Unfortunately, since fashion is considered utilitarian, copyright laws do not protect designers.
This is why Forever 21 has been sued over 50 times unsuccessfully for plagiarism; clothing simply cannot be protected, even when the copying is blatant and obvious.
Many brands are very protective of their collections, restricting photography at trade shows and tightly coordinating launch dates and reveals, but it's no match for the speed of the greedy fashion machine.
As a designer, plagiarism feels like a punch to the gut.
Gardner and the Gang's Kristin Nystrom shares her story: 'I would just like to question why the big dragons—that obviously have a big 'cash cow' behind them—can't just hire designers?
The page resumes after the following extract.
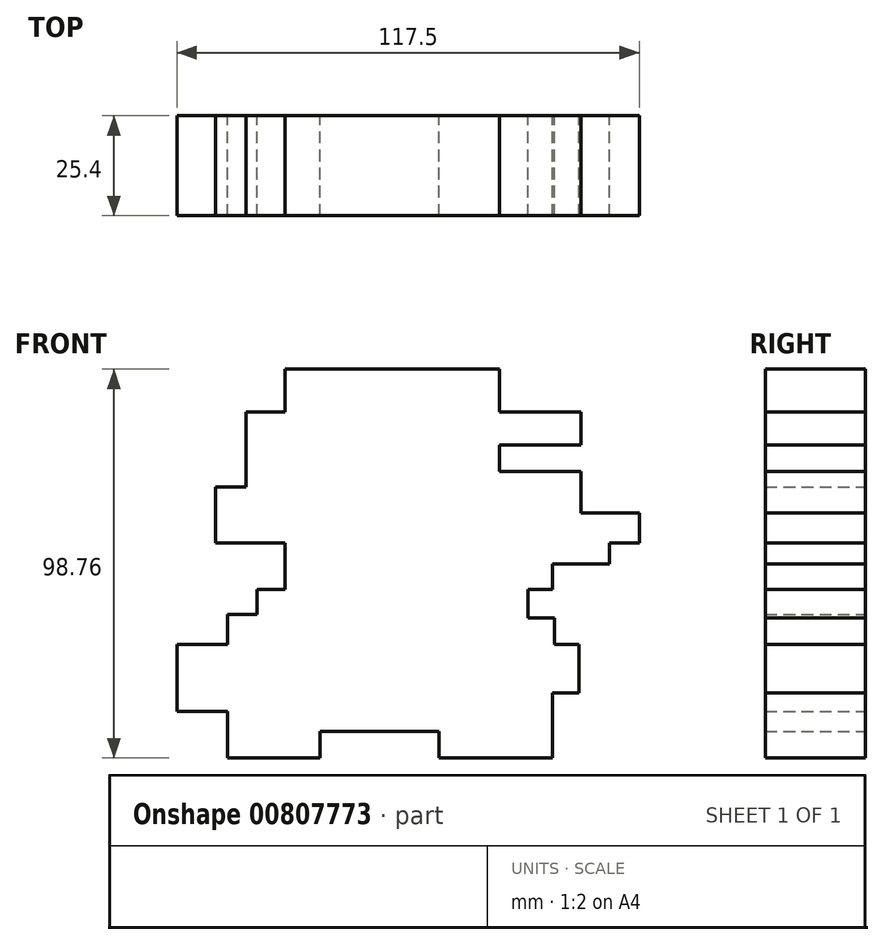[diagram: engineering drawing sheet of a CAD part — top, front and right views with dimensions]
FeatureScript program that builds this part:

I mean real designers, not people that steal ideas for the small shops that have spent months and months getting the ideas together and the products just right. I was once approached by someone from H&M that said my brand was one of their influences of the season. She said that I should be so proud that we were picked.
I just laughed in her face. Why should I be proud that a dragon steals my customers? Even if we are in NO WAY a competitor to them we certainly have clients that buy products in both places and some people just do not have the knowledge or interest in design. The just look at the price tag—this is what is so damaging to our business and so discouraging'.
Developing strong relationships with customers through a strategic marketing effort across all the right social channels, including email, is a critical way to nourish your base of supporters.
The truth is that most people shopping at big box stores are not necessarily the same people supporting independent kidswear designers. While there is some overlap, when your customers really buy into your brand, they become your biggest fans and brand advocates.
When Oaks of Acorn Creative Director Bezanne Lau discovered her collection had been knocked off in China and was being sold on Alibaba, she sprung into action, sending a newsletter to her customers to reinforce her thanks for supporting her independent label, and encouraging her fans to report any other instances of plagiarism.
This approach helps bring awareness and creates honesty and transparency between brand and customer.
Oaks of Acorn SS17 collection
In a more perfect world, fair partnerships between large and small labels would abound. Above-board collaborations between smaller labels and the big boys are a thing to be welcomed and embraced by the kids fashion community. Not only are transparent partnerships ethical, they help bring independent kids fashion designers to a broader audience, which helps not just the designer, but the industry as a whole.
The Adidas-Mini Rodini and Tinycottons x Puma collabs spring to mind as well as Gardner and the Gang's collaboration with American actress Jaime King.